プログラム自身がデータから学習する仕組みのこと. 大量のデータの中から,例えば分類タスクの場合は「分け方」を見つけ出す. 分け方の見つけかたには色々あるが,なんにせよ,分け方を見つけ出す.

分け方を見つけ出す作業を学習と呼び,これには大量のデータを対象に長い時間をかける必要がある. 一方で,得られた新しいデータを分ける作業は一瞬でできる.

機械学習にも問題があり,それは分けるためにどの情報に着目したら良いか?は人間が決める必要があるという点だった.

注目する情報のことを特徴量と呼ぶ.例えば画像認識であればエッジに注目したり,尖った部分に注目させたりといったような特徴量を人間が設計してあげるしかなかった.

この作業が結局キモになる作業であり,高い技術力と時間をかけて調整する必要があるものだった.

深層学習

2012年の画像認識コンペ「ILSVRC」にてトロント大学が革命を起こした. エラー率で10%以上の大差をつけて,優勝した.

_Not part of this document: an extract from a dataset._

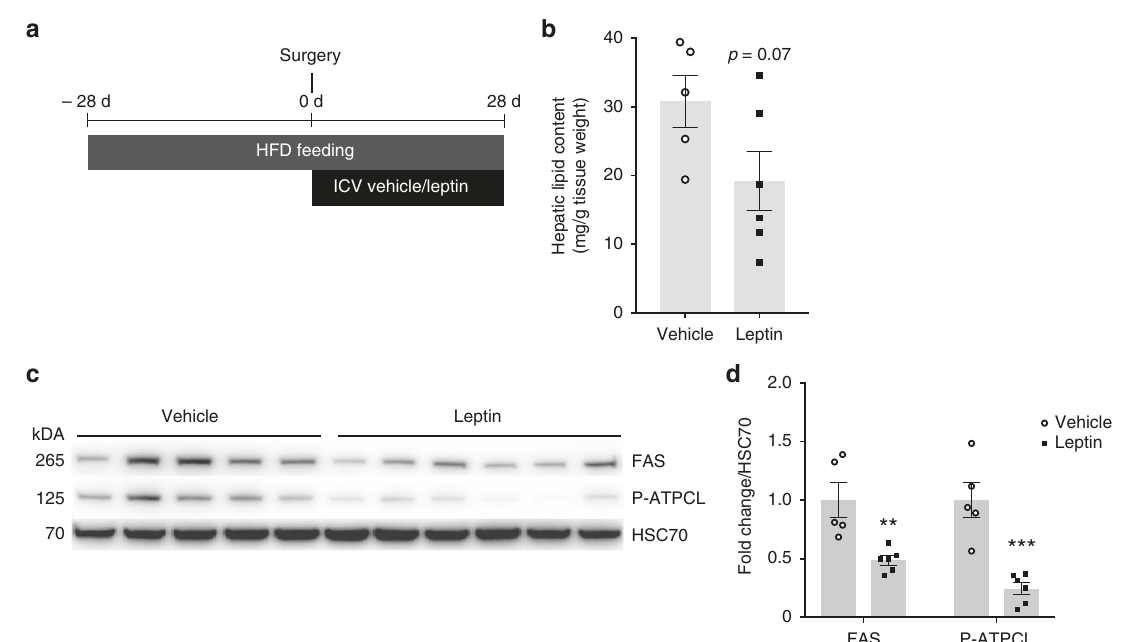
Fig. 5 Brain leptin signaling has preserved anti-steatotic effects in obese animals. a Study timeline of HFD feeding combined with the chronic ICV leptin/ vehicle infusion protocol. Note that we used a 3-time higher ICV leptin dose compared to previous experiments on regular chow (Fig. 1f). b Hepatic lipid content after 8 weeks of HFD feeding with ICV leptin/vehicle infusion during the last 4 weeks ( n ≥ 5 per group). c Western blot analyses of liver tissue lysates ( n ≥ 5 per group). d Quanti fi cation of the Western blot analyses in Fig. 5c. All data are mean ± SEM; ** p < 0.01; *** p < 0.001; vs. vehicle by two- tailed Student ’ s t test; open circles: ICV vehicle; black squares: ICV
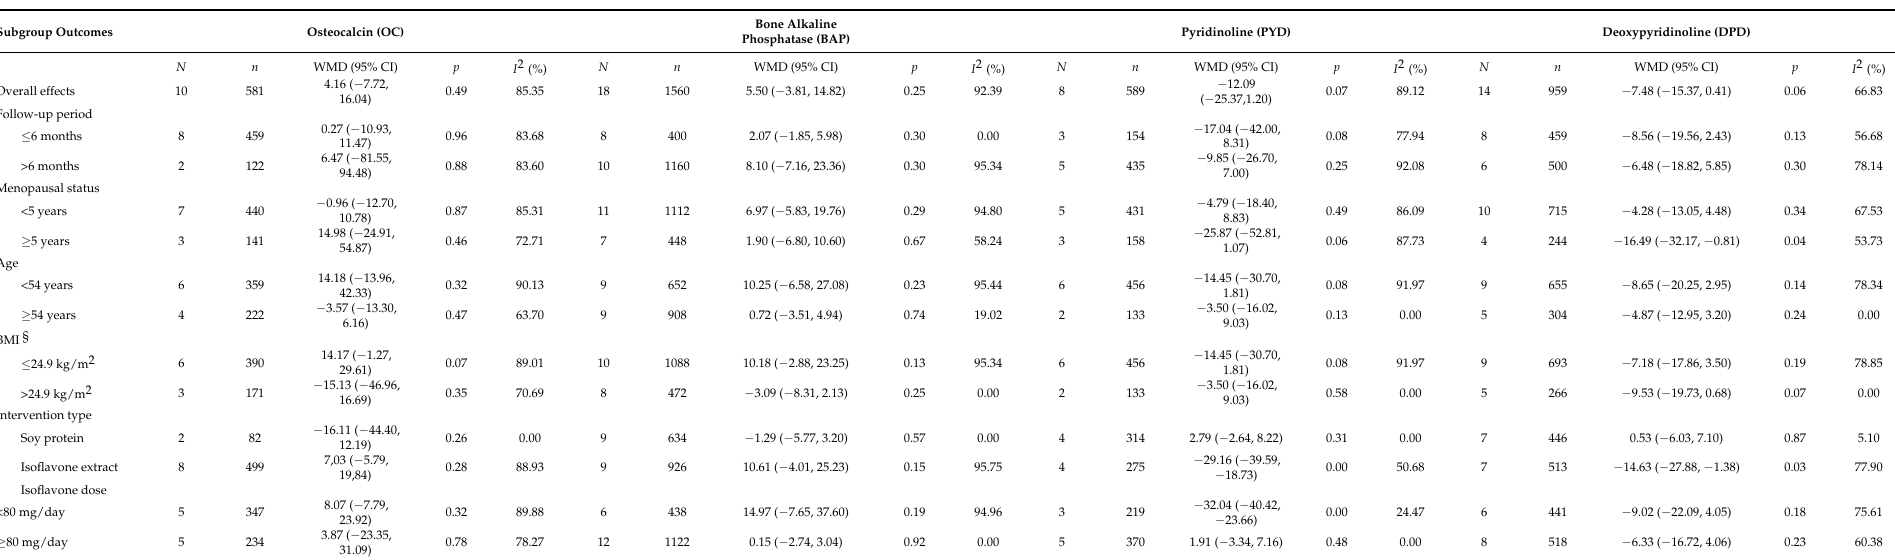
Table 2. Pooled estimates of treatment effect on biochemical bone turn-over markers in subgroups of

これまでは,いかに特徴量を設計するか?という点で各研究機関がしのぎを削っていたが,トロント大学はこの特徴量を機械が自分で見つけ出すという方法で大きな成果を出した.

これが深層学習であり,上記の通り特徴量を機械が自分で獲得することから,特徴表現学習とも呼ばれる.

特徴表現の問題は第一次AIブームや第二次AIブームで問題になっていたような問題の根本にあった課題であり,これに対する回答が示されたため, 機械学習の分野の大きな飛躍が期待されている.これが現在の第三次AIブームに繋がっている.